Extrait du document:
>>
11 juillet 2007 - Seul le prononcé fait foi

Télécharger le .pdf

Lettre de mission de M. Nicolas Sarkozy, Président de la République, adressée à M. Michel Barnier, ministre de l'agriculture et de la pêche, sur les priorités de la politique agricole, le 11 juillet 2007.


Monsieur le Ministre,
Les résultats de l'élection présidentielle et des élections législatives qui viennent d'avoir lieu dans notre pays montrent l'ampleur de l'attente de changement manifestée par les Français. En élisant au Parlement une large majorité présidentielle, ils ont voulu donner au gouvernement, sans aucune ambiguïté possible, tous les outils nécessaires à la réussite de sa mission. Ce gouvernement, auquel vous appartenez, n'a désormais qu'un seul devoir : celui de mettre en oeuvre le programme présidentiel et, au-delà, de réconcilier nos compatriotes avec l'action politique en lui prouvant qu'elle peut encore changer les choses et rendre à notre pays la maîtrise de son destin.
Tout au long de la campagne présidentielle, des engagements ont été pris dans le champ de vos compétences ministérielles. Il va de soi que nous attendons de vous que vous les teniez. L'objet de cette lettre de mission est de vous préciser les points qui, parmi ces engagements, nous paraissent prioritaires et sur lesquels nous vous demandons d'obtenir rapidement des résultats.
<<
Mettre en pratique:
**1)** Traduisez en anglais cette phrase de la lettre de mission : « Tout au long de la campagne présidentielle, des engagements ont été pris dans le champ de vos compétences ministérielles. »
**2)** Citez la lettre de mission entre « 11 juillet 2007 - Seul » et « 11 juillet 2007. », bornes incluses.
Les items qui suivent proviennent d'une autre source que la lettre de mission.

Données fournies:
>>
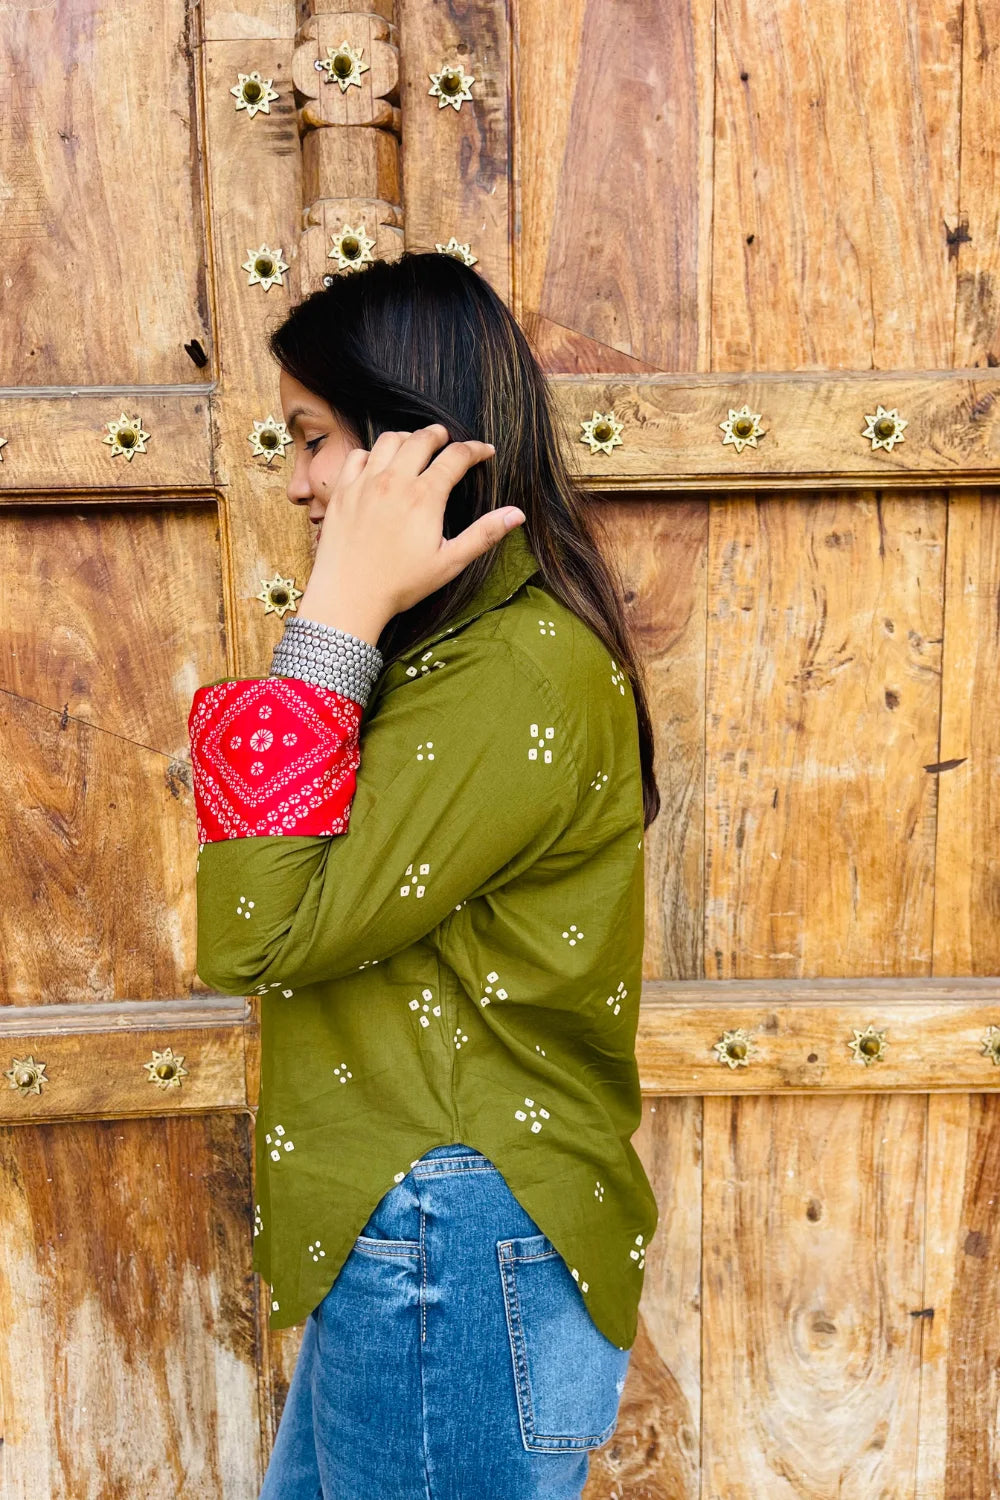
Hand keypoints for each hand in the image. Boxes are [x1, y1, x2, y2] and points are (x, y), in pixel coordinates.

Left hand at [298, 424, 523, 644]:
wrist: (348, 596)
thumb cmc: (401, 584)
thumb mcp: (449, 562)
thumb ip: (483, 534)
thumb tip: (516, 514)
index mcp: (425, 497)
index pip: (456, 457)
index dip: (476, 450)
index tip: (485, 452)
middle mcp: (394, 481)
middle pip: (422, 439)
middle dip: (440, 435)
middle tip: (448, 441)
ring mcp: (365, 483)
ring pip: (389, 440)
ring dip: (407, 438)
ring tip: (416, 446)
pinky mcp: (342, 491)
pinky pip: (358, 455)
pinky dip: (373, 453)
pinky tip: (380, 465)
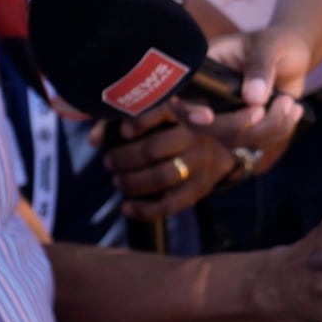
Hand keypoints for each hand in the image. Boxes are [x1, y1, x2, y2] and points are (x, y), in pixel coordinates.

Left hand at [90, 104, 233, 219]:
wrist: (226, 146)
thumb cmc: (180, 128)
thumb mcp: (162, 116)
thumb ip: (125, 121)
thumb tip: (94, 139)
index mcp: (186, 113)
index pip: (165, 111)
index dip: (143, 122)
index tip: (123, 131)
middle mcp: (197, 137)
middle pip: (155, 148)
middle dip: (124, 158)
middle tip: (108, 161)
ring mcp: (201, 165)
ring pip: (162, 176)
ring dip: (132, 182)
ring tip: (117, 180)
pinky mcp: (200, 189)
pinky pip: (171, 204)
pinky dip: (145, 210)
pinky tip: (126, 207)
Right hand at [179, 30, 311, 158]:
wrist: (295, 56)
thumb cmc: (276, 43)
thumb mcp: (269, 45)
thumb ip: (260, 66)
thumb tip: (253, 98)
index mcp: (205, 69)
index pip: (183, 95)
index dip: (188, 110)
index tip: (208, 115)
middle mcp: (209, 96)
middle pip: (207, 127)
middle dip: (238, 125)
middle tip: (265, 109)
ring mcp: (226, 115)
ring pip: (234, 140)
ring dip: (267, 127)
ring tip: (288, 102)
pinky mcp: (246, 128)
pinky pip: (256, 144)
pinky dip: (279, 132)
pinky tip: (293, 110)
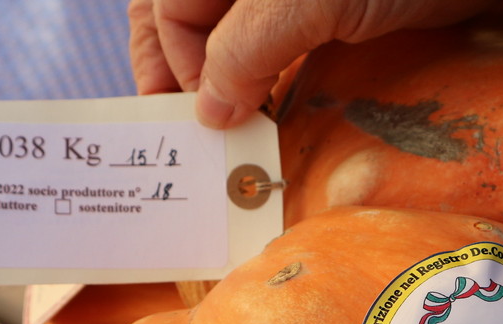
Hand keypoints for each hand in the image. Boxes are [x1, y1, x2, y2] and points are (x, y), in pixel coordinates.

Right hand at [130, 0, 495, 127]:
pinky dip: (272, 76)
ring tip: (233, 131)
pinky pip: (280, 43)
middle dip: (185, 73)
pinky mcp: (333, 7)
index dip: (175, 68)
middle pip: (188, 18)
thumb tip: (209, 110)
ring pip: (234, 35)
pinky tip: (275, 109)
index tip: (204, 121)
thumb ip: (242, 50)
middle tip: (194, 132)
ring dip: (229, 81)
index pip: (168, 12)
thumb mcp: (302, 2)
<<
Corrigés:
**1)** Throughout the presidential campaign, commitments were made within the scope of your ministerial responsibilities.

**2)**
11 juillet 2007 - Seul le prononcé fait foi

Télécharger le .pdf

Lettre de mission de M. Nicolas Sarkozy, Président de la République, adressée à M. Michel Barnier, ministre de l'agriculture et de la pêche, sur les priorités de la politique agricole, le 11 juillet 2007.